Latin prosody (from Middle French prosodie, from Latin prosōdia, from Ancient Greek προσῳδία (prosōidía, "song sung to music; pronunciation of syllable")) is the study of Latin poetry and its laws of meter. The following article provides an overview of those laws as practised by Latin poets in the late Roman Republic and early Roman Empire, with verses by Catullus, Horace, Virgil and Ovid as models. Latin poets borrowed their verse forms from the Greeks, despite significant differences in the two languages.

The start of Latin literature is usually dated to the first performance of a play by Livius Andronicus in Rome in 240 BC. Livius, a Greek slave, translated Greek New Comedy for Roman audiences. He not only established the genre fabula palliata, but also adapted meters from Greek drama to meet the needs of Latin. He set a precedent followed by all later writers of the genre, notably Plautus and Terence. The principles of scansion observed by Plautus and Terence (i.e. the rules for identifying short and long syllables, the basis of Greek and Latin meter) are mostly the same as for classical Latin verses. Livius, a versatile author, also translated Homer's Odyssey into a rugged native meter known as Saturnian, but it was his near contemporary, Ennius (239–169 BC), who introduced the traditional meter of Greek epic, the dactylic hexameter, into Latin literature. Ennius employed a poetic diction and style well suited to the Greek model, thus providing a foundation for later poets such as Lucretius and Virgil to build on.

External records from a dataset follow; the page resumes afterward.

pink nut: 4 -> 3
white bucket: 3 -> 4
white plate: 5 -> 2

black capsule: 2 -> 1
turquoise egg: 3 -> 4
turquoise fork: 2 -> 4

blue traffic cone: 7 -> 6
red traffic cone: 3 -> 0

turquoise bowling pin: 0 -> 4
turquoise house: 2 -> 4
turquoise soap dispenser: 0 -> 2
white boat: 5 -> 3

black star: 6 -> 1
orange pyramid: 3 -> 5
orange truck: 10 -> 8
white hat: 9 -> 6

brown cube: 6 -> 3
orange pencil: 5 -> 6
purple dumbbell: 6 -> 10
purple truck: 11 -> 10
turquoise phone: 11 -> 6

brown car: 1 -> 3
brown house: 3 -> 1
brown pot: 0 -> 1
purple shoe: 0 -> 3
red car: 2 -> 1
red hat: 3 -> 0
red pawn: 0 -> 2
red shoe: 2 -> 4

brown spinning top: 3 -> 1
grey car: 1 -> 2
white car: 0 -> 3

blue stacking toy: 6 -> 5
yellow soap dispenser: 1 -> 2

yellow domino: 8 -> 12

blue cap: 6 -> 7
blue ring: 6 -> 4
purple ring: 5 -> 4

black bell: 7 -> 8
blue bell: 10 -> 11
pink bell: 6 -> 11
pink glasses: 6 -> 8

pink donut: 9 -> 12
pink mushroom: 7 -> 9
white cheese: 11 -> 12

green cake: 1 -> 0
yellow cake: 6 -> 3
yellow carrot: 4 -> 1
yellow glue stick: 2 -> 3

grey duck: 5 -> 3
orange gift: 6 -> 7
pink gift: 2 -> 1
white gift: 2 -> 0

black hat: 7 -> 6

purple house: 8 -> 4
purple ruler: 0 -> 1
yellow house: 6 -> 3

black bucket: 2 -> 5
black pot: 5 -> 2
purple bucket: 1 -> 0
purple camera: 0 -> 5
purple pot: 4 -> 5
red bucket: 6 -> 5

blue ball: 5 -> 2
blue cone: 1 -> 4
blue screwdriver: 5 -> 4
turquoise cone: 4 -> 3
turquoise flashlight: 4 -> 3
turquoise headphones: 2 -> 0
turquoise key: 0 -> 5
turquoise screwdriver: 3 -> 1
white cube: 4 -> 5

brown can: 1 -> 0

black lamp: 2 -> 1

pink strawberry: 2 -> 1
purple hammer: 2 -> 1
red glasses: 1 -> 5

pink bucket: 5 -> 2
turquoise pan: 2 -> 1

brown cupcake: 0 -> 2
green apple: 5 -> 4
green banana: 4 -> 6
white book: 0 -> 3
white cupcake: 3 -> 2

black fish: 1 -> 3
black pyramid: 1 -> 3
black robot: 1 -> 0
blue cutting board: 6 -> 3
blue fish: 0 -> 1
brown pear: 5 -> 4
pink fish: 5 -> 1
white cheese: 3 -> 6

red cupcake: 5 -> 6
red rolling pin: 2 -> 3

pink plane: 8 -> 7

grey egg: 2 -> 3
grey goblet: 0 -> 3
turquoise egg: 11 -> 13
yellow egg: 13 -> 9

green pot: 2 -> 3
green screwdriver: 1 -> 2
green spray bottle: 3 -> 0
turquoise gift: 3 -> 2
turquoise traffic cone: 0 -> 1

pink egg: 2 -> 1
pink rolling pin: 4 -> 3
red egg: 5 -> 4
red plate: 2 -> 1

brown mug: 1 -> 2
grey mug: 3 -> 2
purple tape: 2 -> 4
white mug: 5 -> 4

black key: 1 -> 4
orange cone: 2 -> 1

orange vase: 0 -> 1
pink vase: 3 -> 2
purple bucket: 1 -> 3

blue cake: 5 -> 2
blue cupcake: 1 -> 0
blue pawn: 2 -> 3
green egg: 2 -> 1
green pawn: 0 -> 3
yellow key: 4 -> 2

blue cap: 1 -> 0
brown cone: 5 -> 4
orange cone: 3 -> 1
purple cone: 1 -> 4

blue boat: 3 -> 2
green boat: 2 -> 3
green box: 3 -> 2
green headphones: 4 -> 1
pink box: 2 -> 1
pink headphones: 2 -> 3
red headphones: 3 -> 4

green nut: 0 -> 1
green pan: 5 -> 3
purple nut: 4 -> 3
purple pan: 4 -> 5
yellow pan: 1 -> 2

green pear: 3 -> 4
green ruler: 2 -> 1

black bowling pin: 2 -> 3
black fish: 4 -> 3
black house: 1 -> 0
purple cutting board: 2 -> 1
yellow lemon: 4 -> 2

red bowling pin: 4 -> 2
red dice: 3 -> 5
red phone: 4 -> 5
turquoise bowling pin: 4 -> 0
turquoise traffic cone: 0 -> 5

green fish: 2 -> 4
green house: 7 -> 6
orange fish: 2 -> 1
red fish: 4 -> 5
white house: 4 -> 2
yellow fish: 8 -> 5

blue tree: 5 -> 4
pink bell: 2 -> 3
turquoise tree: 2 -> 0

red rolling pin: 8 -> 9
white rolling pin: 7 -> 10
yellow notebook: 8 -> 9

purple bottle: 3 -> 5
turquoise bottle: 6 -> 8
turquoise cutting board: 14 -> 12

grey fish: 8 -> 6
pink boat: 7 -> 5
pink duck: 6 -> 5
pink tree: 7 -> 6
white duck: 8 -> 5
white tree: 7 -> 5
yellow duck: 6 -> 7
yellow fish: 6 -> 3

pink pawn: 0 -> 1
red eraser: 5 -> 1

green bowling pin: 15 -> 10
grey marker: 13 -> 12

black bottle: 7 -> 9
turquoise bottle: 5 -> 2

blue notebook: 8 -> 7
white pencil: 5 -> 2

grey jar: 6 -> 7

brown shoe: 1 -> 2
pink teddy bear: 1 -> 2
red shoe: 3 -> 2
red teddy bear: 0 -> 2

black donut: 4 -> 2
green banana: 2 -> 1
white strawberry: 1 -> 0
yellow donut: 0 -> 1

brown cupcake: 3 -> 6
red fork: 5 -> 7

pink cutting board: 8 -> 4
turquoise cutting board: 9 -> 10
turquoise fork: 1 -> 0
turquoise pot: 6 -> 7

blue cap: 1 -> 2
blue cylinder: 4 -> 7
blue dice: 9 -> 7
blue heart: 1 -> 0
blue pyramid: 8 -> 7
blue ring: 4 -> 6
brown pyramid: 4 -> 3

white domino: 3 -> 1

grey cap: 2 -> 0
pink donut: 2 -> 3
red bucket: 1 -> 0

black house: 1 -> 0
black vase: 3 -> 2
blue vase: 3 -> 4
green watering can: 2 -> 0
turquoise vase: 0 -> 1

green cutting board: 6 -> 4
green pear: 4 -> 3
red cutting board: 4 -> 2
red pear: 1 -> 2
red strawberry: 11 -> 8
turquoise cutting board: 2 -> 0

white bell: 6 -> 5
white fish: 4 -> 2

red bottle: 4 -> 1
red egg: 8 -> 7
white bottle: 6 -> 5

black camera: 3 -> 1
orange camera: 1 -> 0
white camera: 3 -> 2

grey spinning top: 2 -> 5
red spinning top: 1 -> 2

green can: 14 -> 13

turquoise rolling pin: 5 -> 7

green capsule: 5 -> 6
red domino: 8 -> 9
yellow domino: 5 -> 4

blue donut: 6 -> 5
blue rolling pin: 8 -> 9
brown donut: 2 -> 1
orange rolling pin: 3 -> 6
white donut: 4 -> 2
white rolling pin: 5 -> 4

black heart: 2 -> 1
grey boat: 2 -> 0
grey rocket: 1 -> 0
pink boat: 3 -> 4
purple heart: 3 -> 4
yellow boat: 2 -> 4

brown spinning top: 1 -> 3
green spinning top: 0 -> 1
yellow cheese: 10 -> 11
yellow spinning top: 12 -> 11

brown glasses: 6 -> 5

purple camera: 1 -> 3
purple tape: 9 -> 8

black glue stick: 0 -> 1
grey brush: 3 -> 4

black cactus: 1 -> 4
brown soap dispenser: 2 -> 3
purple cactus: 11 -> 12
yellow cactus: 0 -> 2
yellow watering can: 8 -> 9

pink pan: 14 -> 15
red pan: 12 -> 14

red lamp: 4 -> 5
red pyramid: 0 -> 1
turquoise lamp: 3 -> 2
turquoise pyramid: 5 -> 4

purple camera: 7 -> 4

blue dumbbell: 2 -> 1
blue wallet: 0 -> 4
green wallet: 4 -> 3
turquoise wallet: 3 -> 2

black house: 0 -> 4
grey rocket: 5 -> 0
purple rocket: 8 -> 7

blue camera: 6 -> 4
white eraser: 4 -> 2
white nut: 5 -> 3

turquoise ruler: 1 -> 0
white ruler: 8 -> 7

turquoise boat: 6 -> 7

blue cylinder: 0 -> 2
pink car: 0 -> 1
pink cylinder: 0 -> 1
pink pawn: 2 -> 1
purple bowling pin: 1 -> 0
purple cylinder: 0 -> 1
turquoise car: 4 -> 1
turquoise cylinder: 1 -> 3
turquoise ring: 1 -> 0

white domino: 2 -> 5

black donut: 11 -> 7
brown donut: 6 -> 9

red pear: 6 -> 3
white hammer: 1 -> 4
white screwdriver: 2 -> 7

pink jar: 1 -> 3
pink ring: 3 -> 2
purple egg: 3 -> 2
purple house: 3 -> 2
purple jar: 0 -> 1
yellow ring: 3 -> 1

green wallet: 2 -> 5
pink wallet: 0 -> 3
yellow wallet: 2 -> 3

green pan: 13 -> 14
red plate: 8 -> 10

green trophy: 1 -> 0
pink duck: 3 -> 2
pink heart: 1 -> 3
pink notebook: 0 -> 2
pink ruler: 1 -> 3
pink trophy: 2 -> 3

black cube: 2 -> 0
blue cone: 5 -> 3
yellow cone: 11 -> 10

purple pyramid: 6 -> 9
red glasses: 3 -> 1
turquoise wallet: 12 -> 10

The late republic saw the emergence of Neoteric poets. They were rich young men from the Italian provinces, conscious of metropolitan sophistication. They, and especially Catullus, looked to the scholarly Alexandrian poet Callimachus for inspiration. The Alexandrians' preference for short poems influenced Catullus to experiment with a variety of meters borrowed from Greece, including Aeolian forms such as hendecasyllabic verse, the Sapphic stanza and Greater Asclepiad, as well as iambic verses such as the choliamb and the iambic tetrameter catalectic (a dialogue meter borrowed from Old Comedy).Horace, whose career spanned both republic and empire, followed Catullus' lead in employing Greek lyrical forms, though he calls himself the first to bring Aeolic verse to Rome. He identified with, among others, Sappho and Alcaeus of Mytilene, composing Sapphic and Alcaic stanzas, and with Archilochus, composing poetic invectives in the Iambus tradition (in which he adopted the metrical form of the epode or "iambic distich"). Horace also wrote verses in dactylic hexameter, employing a conversational and epistolary style. Virgil, his contemporary, composed dactylic hexameters on light and serious themes and his verses are generally regarded as "the supreme metrical system of Latin literature".